#  >  > Cinema, Music , Entertainment >  >  > Entertainment HUB >  >  > Music & Entertainment >  >  Which song always makes you emotional?

## Bhavya

Based on the latest study, whether music does or does not make you emotional discloses something about your fundamental personality, and the specific shade of emotion transfixing you as you feel upset is different for different personality types. Can you guys tell me which song always makes you emotional?

----------


## subasan

My two favourite musicians. They both are very humble and funny in their own ways. Hearing their voices bring solace in my mind. 

Rockstar - A.R.Rahman 

This album plays a major role in my life. When I'm sad, happy or excited, I'll always hear this album. These songs will make me cry, help me heal and made me overcome my past. All ARR sufi songs has sole in it and has deeper understandings on life. 

Chris Martin - Coldplay

Ghost stories, this is an another album which brings smile in my face wherever or wherever I hear it. His voice is so natural and soothing. It makes you forget everything and it feels like you're lying in the bed made of clouds hearing sea waves as lullaby and I'm not even exaggerating a bit.

----------


## Bhavya

> All ARR sufi songs has sole in it and has deeper understandings on life.

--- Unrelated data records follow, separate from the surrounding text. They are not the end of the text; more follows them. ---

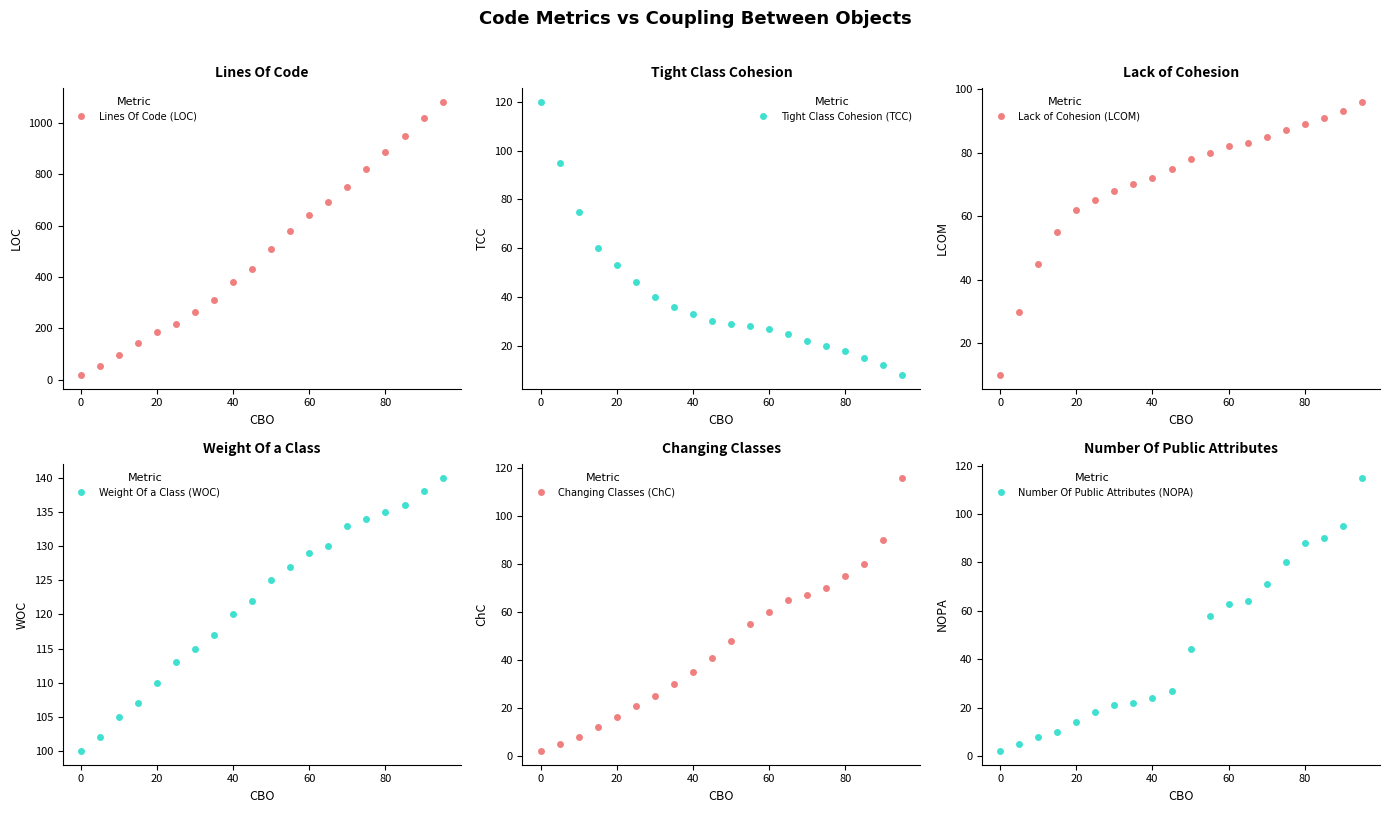

What is the maximum value for Lines Of Code (LOC)?

1083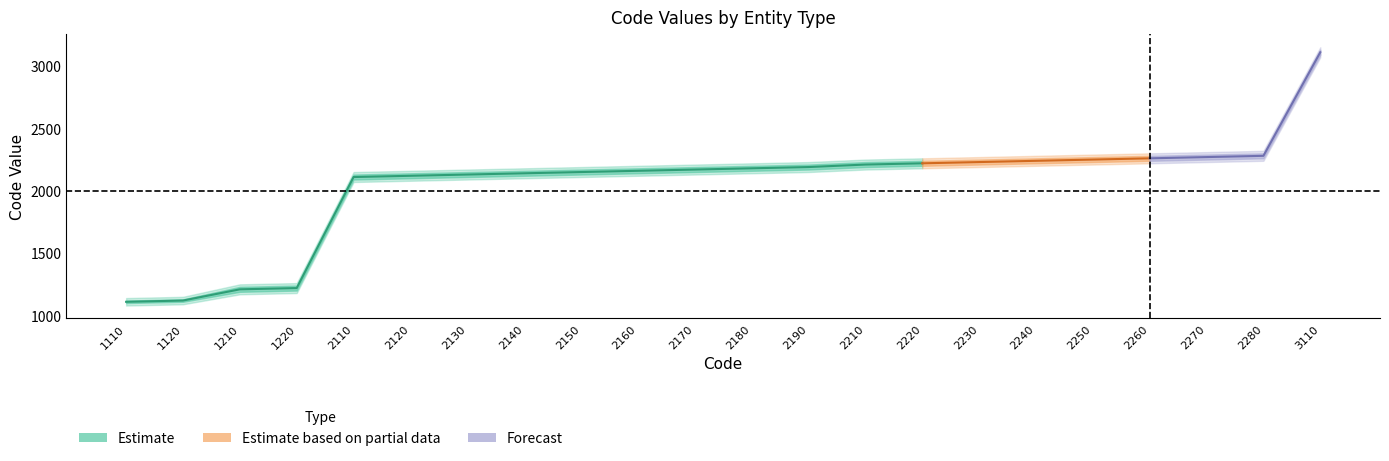

Which category has the highest value across all series?

3110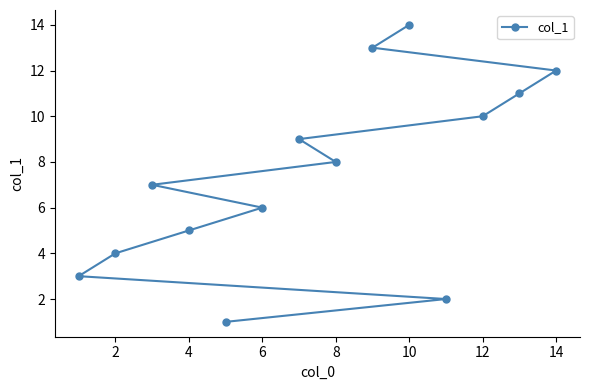

What is the smallest value displayed?

1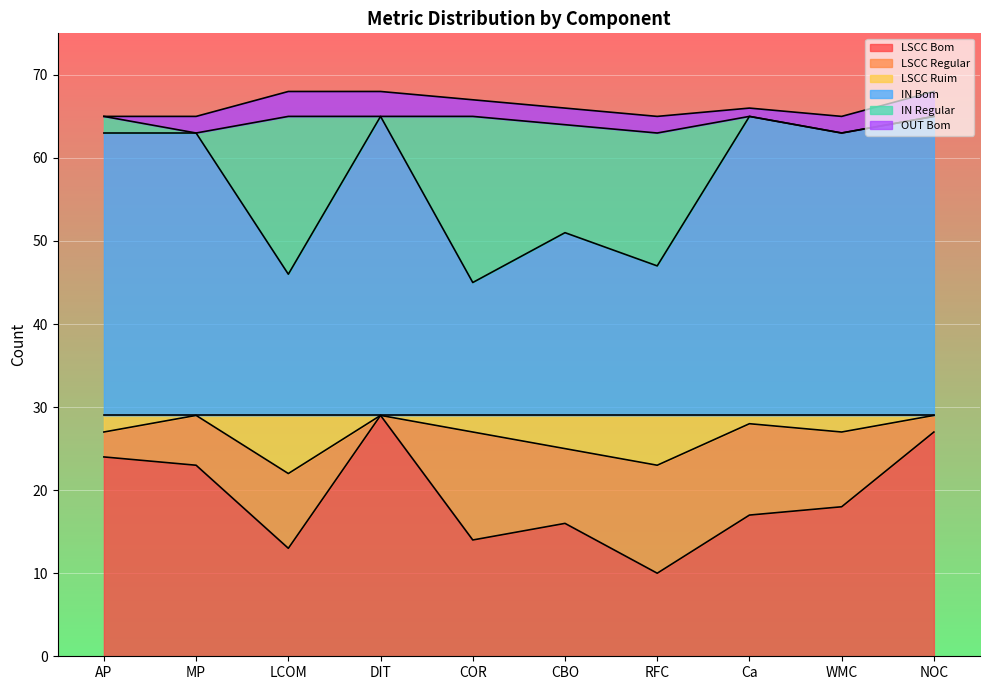

Which series has the largest total across all categories?

IN Bom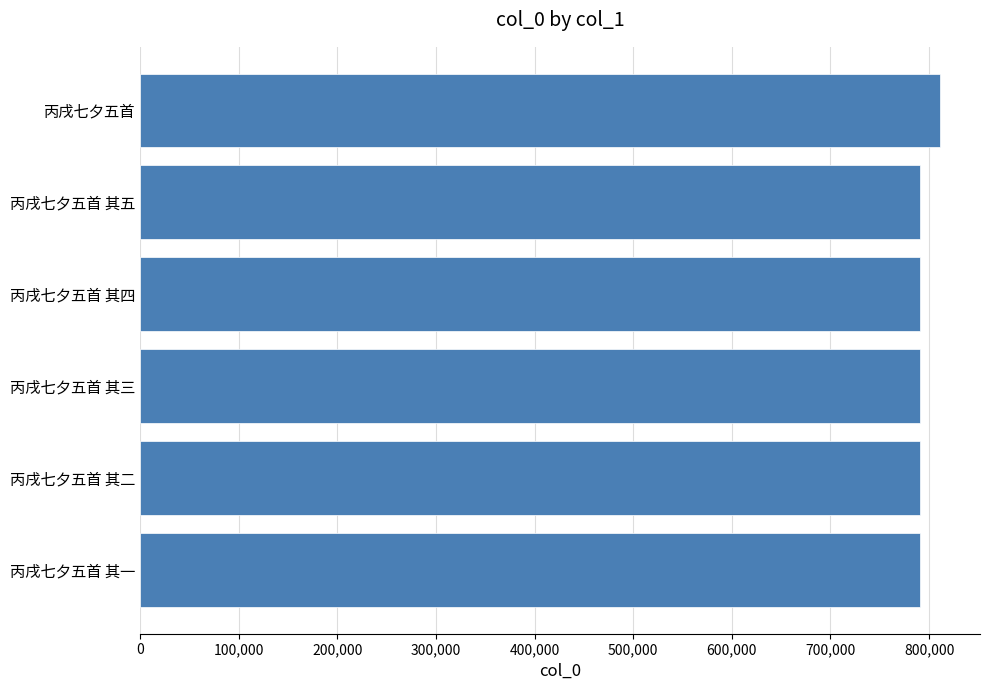

What is the sum of the values at 丙戌七夕五首 其五 and 丙戌七夕五首 其二?

1581001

I also use to hear ARR Sufi songs they are very soothing and soulful.ARR is my favourite music director

----------


## subasan

> I also use to here ARR sufi songs they are very soothing and soulful.ARR is my favourite music director


You should work on your auto correct big time :P He is my favourite Indian musician too  :Big Grin:

----------


## Bhavya

,


> You should work on your auto correct big time :P He is my favourite Indian musician too


Yeah, I should, But I think I already have my manual auto corrector, Thanks for your help  :Wink:

----------